SET OF TASKS »
A) In the code review thread, which source file produced the compilation warning caused by the addition to Type.h?
B) Rewrite the code review thread between "Seen in build" and "fix it. rG16c2067cf212.", inclusive, replacing "switch table" with "switch statement".
C) For each statement, answer yes or no according to the code review thread, and quote the words that decide it.
(i) LuoYuanke agreed to disable the transform for AMX type.
(ii) A reviewer said the data should be aligned to 1024.
(iii) The revision was landed with all builds passing.

Can we disable it for AMX type? The pointer to AMX type is meaningless and may result in bad perfomance.

Ok, I'll disable the transform for AMX type.

LuoYuanke updated this revision to Diff 313635.Dec 23 2020, 5:53 PM

Address Pengfei's comments.

LuoYuanke updated this revision to Diff 313639.Dec 23 2020, 6:19 PM

Improve the comments.

In my test case, it is transformed after Combine redundant instructions.

Can we disable it for AMX type? The pointer to AMX type is meaningless and may result in bad perfomance.

Ok, I'll disable the transform for AMX type.

Good job.

llvm/lib/Target/X86/X86LowerAMXType.cpp
50

Currently, we don't have HW type for v256i32. I think 64 bytes(512bits) should be enough here.

124–150

Value

126

How about the Tile comes from tdpbssd?

173

We don't need to align to 1024. 64 should be enough. The same for below comments.

197

How about the Tile comes from tdpbssd?

LuoYuanke added inline comments.Dec 23 2020, 11:19 PM
llvm/lib/Target/X86/X86LowerAMXType.cpp
126

We have a convention, when amx intrinsics define a x86_amx tile the first 2 operands is the shape of the defined tile. For tdpbssd, the intrinsics operands are (m, n, k, ...). (m, n) is the shape of the produced tile.

pengfei added inline comments.Dec 23 2020, 11:35 PM
llvm/lib/Target/X86/X86LowerAMXType.cpp
126

Oh, yes. I missed that. Thanks.

244

vector

316

Why we need to recursively delete them? I think delete the nodes in DeadInsts is enough.

Address Pengfei's comments.

Refine comments.

LuoYuanke marked 2 inline comments as done.Dec 24 2020, 12:30 AM
pengfei accepted this revision.Dec 24 2020, 12:34 AM

LGTM. Thanks for the refactors. Maybe better to wait for a few days to see if others have objections.

This revision is now accepted and ready to land.Dec 24 2020, 12:34 AM

LGTM. Thanks for the refactors. Maybe better to wait for a few days to see if others have objections.

Thank Pengfei for the review. Sure, I'll wait for a few days.

This revision was landed with ongoing or failed builds.Dec 29 2020, 9:52 PM
This revision was automatically updated to reflect the committed changes.
uabelho added inline comments.
llvm/include/llvm/IR/Type.h
68

This addition causes a compilation warning in HexagonTargetObjectFile.cpp:

../lib/Target/Hexagon/HexagonTargetObjectFile.cpp:297:11: error: enumeration value 'X86_AMXTyID' not handled in switch [-Werror,-Wswitch]
  switch (Ty->getTypeID()) {
          ^
1 error generated.

Seen in build bots, e.g. here:
http://lab.llvm.org:8011/#/builders/57/builds/2889/steps/6/logs/stdio

pengfei added inline comments.Dec 30 2020, 6:35 AM
llvm/include/llvm/IR/Type.h
68

Thanks Mikael for pointing it out. I think we just need to put the type in the switch table. I've posted a patch to fix it. rG16c2067cf212.

uabelho added inline comments.Dec 30 2020, 6:48 AM
llvm/include/llvm/IR/Type.h
68

Yep, thanks!

MaskRay added a subscriber: MaskRay.EditedDec 30 2020, 9:51 AM

D93944 fixed an llvm-c-test issue. Note, adding new enum members usually requires check-all (at least check-llvm, but Clang may use these enum as well) because they can be used everywhere.

cuviper added inline comments.
llvm/include/llvm-c/Core.h
163

This is a breaking change to the C ABI -- can we move it to the end of the enum?
https://bugs.llvm.org/show_bug.cgi?id=48905

MaskRay added inline comments.Jan 27 2021, 4:32 PM
llvm/include/llvm-c/Core.h
163
LuoYuanke added inline comments.Jan 27 2021, 5:20 PM
llvm/include/llvm-c/Core.h
163

@MaskRay, thank you!

ychen added a subscriber: ychen.Wed, Mar 17, 9:12 PM

RECORD EXTRACTS »
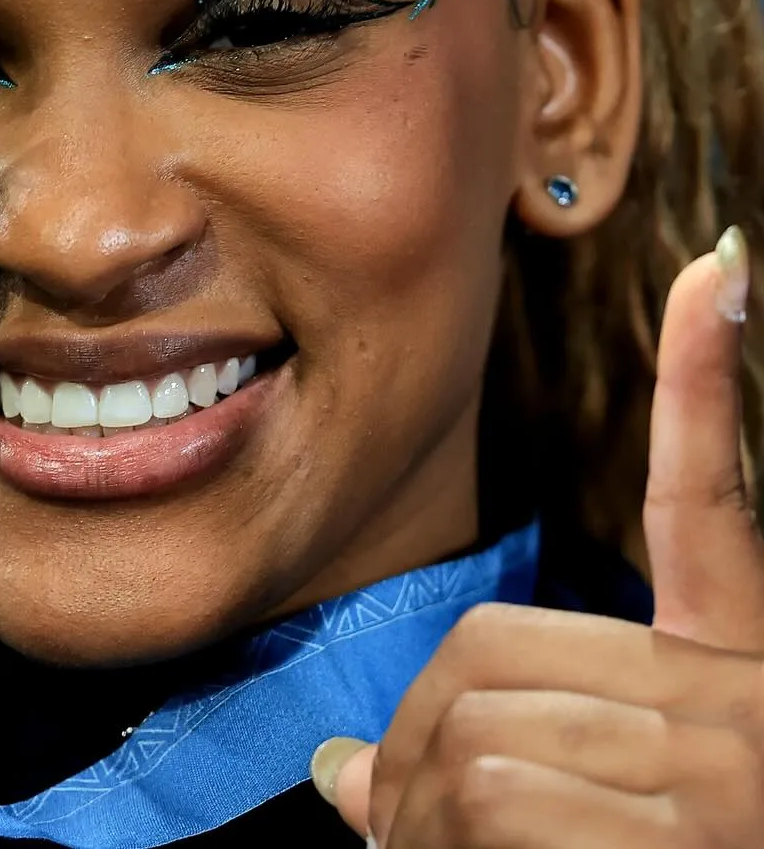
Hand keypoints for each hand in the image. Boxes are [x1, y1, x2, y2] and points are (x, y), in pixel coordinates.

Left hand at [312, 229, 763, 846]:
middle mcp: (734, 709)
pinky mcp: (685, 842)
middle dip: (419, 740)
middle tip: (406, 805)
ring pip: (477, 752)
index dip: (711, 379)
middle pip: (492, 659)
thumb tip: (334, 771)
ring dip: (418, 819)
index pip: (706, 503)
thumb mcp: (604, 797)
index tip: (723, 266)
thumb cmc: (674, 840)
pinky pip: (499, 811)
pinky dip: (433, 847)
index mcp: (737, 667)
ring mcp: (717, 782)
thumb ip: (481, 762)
...
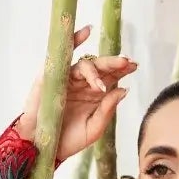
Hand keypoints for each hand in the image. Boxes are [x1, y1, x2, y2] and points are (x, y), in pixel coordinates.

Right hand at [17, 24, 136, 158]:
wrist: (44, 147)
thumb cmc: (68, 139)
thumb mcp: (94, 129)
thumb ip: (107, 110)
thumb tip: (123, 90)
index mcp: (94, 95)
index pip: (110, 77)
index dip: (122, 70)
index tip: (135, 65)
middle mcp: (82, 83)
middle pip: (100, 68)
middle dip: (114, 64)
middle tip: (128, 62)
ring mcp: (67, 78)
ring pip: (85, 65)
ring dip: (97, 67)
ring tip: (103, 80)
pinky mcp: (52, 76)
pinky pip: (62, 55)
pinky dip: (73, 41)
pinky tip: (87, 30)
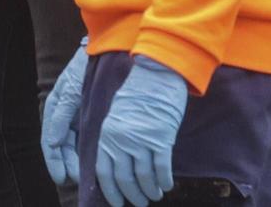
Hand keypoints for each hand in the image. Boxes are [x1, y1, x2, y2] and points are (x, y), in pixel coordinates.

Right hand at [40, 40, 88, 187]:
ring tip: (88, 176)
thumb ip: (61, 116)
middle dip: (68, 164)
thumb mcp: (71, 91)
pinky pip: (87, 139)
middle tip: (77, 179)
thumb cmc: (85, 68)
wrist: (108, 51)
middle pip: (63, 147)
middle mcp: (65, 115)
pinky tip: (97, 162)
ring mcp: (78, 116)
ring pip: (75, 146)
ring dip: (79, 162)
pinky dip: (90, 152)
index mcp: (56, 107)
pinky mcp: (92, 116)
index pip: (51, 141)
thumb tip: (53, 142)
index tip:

LIST OF SOLUTIONS »
A) HexagonTargetObjectFile.cpp

B)
Seen in build bots, e.g. here:
http://lab.llvm.org:8011/#/builders/57/builds/2889/steps/6/logs/stdio

pengfei added inline comments.Dec 30 2020, 6:35 AM
llvm/include/llvm/IR/Type.h
68

Thanks Mikael for pointing it out. I think we just need to put the type in the switch statement. I've posted a patch to fix it. rG16c2067cf212.

C)
(i) Yes: "Ok, I'll disable the transform for AMX type."
(ii) No: "We don't need to align to 1024. 64 should be enough."
(iii) No: "This revision was landed with ongoing or failed builds."